## BERT-based classification

In [None]:
%pip install torch
%pip install accelerate --upgrade

In [None]:
import torch
print('Cuda Avaliable: ', torch.cuda.is_available())

In [None]:
%pip install datasets transformers evaluate huggingface_hub

In [None]:
import csv
import collections
import numpy as np
import random

import evaluate

from datasets import Dataset
from transformers import TrainingArguments, Trainer

In [None]:
classes=('ham', 'spam')

dataset = []

with open("../examples/SMSSpamCollection.txt", encoding="utf-8") as csvfile:
    reader = csv.DictReader(csvfile, delimiter="\t")
    for i, row in enumerate(reader):
        if row["class"] == classes[1]:
            dataset.append({'text': row["text"], 'label':1})
        else:
            dataset.append({'text': row["text"], 'label':0})

random.shuffle(dataset)
train = Dataset.from_list(dataset[:int(len(dataset)*.8)])
test  = Dataset.from_list(dataset[int(len(dataset)*.8):])

In [None]:
from transformers import AutoTokenizer
tokenizer = AutoTokenizer.from_pretrained("distilbert-base-uncased")

In [None]:
def preprocess_function(examples):
   return tokenizer(examples["text"], truncation=True)

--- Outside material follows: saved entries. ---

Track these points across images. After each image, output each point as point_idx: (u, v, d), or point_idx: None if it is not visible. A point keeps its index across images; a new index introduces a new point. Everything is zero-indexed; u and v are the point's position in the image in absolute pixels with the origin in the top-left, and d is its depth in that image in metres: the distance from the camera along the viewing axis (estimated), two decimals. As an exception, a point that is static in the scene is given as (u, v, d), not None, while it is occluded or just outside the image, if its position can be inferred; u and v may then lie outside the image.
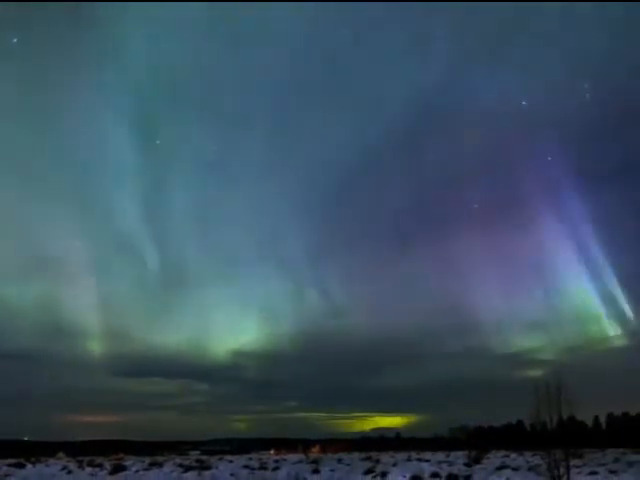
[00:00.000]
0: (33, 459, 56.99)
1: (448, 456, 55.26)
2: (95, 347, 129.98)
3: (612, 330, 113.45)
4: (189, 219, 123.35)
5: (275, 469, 36.88)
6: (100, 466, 42.38)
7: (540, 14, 78.74)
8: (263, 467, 39.98)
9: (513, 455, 53.58)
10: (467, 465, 36.83)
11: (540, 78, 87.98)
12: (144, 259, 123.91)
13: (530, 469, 19.20)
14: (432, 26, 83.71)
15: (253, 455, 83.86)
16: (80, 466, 43.35)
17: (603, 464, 34.61)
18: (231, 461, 54.22)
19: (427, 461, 43.59)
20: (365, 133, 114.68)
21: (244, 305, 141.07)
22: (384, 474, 28.38)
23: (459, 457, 49.42)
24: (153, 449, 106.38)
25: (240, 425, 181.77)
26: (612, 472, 26.93)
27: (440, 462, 41.25)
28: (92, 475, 32.55)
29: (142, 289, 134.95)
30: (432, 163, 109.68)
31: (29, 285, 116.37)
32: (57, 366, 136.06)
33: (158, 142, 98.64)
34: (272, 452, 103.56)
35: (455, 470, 29.96)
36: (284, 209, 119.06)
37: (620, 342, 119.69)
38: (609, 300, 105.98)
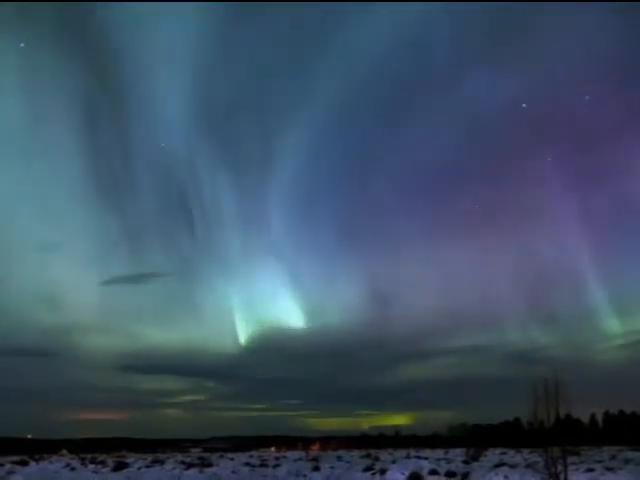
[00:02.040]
0: (36, 456, 57.40)
1: (447, 453, 55.69)
2: (98, 344, 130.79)
3: (610, 329, 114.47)
4: (189, 215, 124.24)
5: (276, 466, 37.20)
6: (103, 463, 42.76)
7: (540, 14, 79.07)
8: (264, 464, 40.29)
9: (511, 452, 53.98)
10: (465, 462, 37.21)
11: (540, 79, 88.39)
12: (147, 257, 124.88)
13: (528, 466, 19.48)
14: (432, 26, 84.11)
15: (254, 453, 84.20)
16: (83, 463, 43.74)
17: (600, 461, 35.01)
18: (232, 459, 54.59)
19: (426, 459, 43.89)
20: (365, 132, 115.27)
21: (246, 304, 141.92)
22: (383, 471, 28.67)
23: (458, 455, 49.81)
24: (155, 446, 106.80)
25: (241, 423, 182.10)
26: (609, 469, 27.23)
27: (439, 459, 41.59)
28: (95, 472, 32.80)
29: (146, 287, 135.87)
30: (433, 163, 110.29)
31: (32, 282, 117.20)
32: (59, 363, 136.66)
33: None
34: (273, 450, 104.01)
35: (453, 467, 30.30)
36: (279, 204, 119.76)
37: (617, 341, 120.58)
38: (607, 300, 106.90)
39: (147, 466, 38.11)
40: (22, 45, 76.98)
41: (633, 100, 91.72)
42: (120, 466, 36.59)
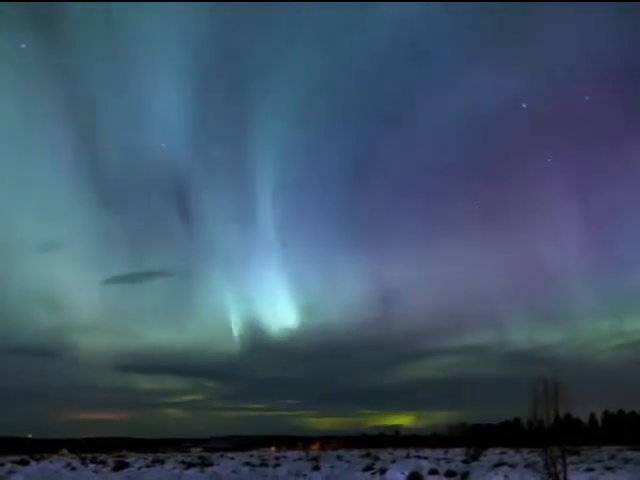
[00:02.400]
0: (37, 456, 57.43)
1: (446, 453, 55.67)
2: (98, 344, 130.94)
3: (610, 329, 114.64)
4: (190, 215, 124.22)
5: (276, 466, 37.23)
6: (103, 463, 42.82)
7: (540, 14, 79.09)
8: (264, 464, 40.31)
9: (511, 452, 53.99)
10: (465, 462, 37.24)
11: (540, 79, 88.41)
12: (147, 257, 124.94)
13: (527, 466, 19.54)
14: (432, 26, 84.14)
15: (254, 452, 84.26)
16: (83, 463, 43.80)
17: (599, 461, 35.03)
18: (232, 458, 54.63)
19: (425, 458, 43.87)
20: (365, 132, 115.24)
21: (246, 303, 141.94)
22: (383, 471, 28.71)
23: (457, 454, 49.79)
24: (155, 446, 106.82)
25: (241, 423, 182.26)
26: (608, 469, 27.24)
27: (438, 459, 41.60)
28: (95, 472, 32.82)
29: (146, 287, 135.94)
30: (433, 163, 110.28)
31: (32, 282, 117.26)
32: (59, 363, 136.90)
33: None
34: (273, 449, 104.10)
35: (453, 467, 30.32)
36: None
37: (617, 341, 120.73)
38: (607, 300, 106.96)
39: (147, 466, 38.13)
40: (23, 46, 77.09)
41: (633, 100, 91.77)
42: (120, 466, 36.61)
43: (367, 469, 31.25)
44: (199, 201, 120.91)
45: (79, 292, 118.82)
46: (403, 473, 26.47)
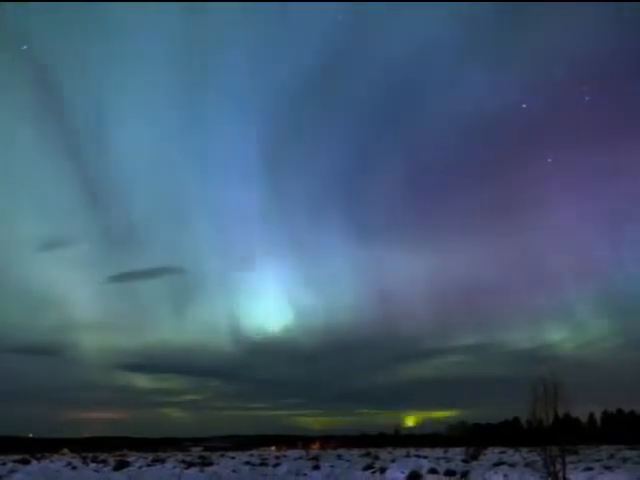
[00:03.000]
0: (38, 455, 57.52)
1: (446, 452, 55.79)
2: (99, 343, 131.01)
3: (610, 329, 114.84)
4: (190, 215, 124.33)
5: (276, 465, 37.33)
6: (104, 462, 42.92)
7: (540, 14, 79.19)
8: (264, 463, 40.40)
9: (510, 451, 54.08)
10: (465, 461, 37.34)
11: (540, 79, 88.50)
12: (148, 256, 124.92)
13: (527, 465, 19.63)
14: (432, 26, 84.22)
15: (254, 452, 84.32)
16: (84, 462, 43.91)
17: (598, 460, 35.15)
18: (233, 457, 54.73)
19: (425, 457, 43.96)
20: (366, 134, 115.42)
21: (246, 303, 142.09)
22: (383, 470, 28.83)
23: (457, 453, 49.90)
24: (156, 445, 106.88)
25: (241, 422, 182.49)
26: (607, 468, 27.35)
27: (438, 458, 41.67)
28: (96, 471, 32.94)
29: (147, 286, 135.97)
30: (433, 163, 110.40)
31: (32, 282, 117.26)
32: (60, 362, 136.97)
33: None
34: (273, 449, 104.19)
35: (453, 466, 30.41)
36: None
37: (617, 341, 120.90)
38: (607, 299, 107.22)
39: (148, 465, 38.21)
40: (24, 47, 77.25)
41: (633, 100, 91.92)
42: (121, 465, 36.71)
43: (367, 468, 31.37)
44: (200, 200, 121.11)
45: (79, 291, 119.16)
46: (403, 472, 26.59)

tokenized_train = train.map(preprocess_function, batched=True)
tokenized_test = test.map(preprocess_function, batched=True)

In [None]:
from transformers import DataCollatorWithPadding
data_collator = DataCollatorWithPadding(tokenizer=tokenizer)

In [None]:
from transformers import AutoModelForSequenceClassification
model = AutoModelForSequenceClassification.from_pretrained("distilbert-base-uncased", num_labels=2)

In [None]:
import numpy as np

def compute_metrics(eval_pred):
   load_accuracy = evaluate.load("accuracy")
   load_f1 = evaluate.load("f1")

   logits, labels = eval_pred
   predictions = np.argmax(logits, axis=-1)
   accuracy = load_accuracy.compute(predictions=predictions, references=labels)["accuracy"]
   f1 = load_f1.compute(predictions=predictions, references=labels)["f1"]
   return {"accuracy": accuracy, "f1": f1}

In [None]:
repo_name = "my_awesome_model"

training_args = TrainingArguments(
   report_to="none",
   output_dir=repo_name,
   learning_rate=2e-5,
   per_device_train_batch_size=16,
   per_device_eval_batch_size=16,
   num_train_epochs=2,
   weight_decay=0.01,
   save_strategy="epoch",
   push_to_hub=False,
   )

trainer = Trainer(
   model=model,
   args=training_args,
   train_dataset=tokenized_train,
   eval_dataset=tokenized_test,
   tokenizer=tokenizer,
   data_collator=data_collator,
   compute_metrics=compute_metrics,
)

In [None]:
trainer.train()

In [None]:
trainer.evaluate()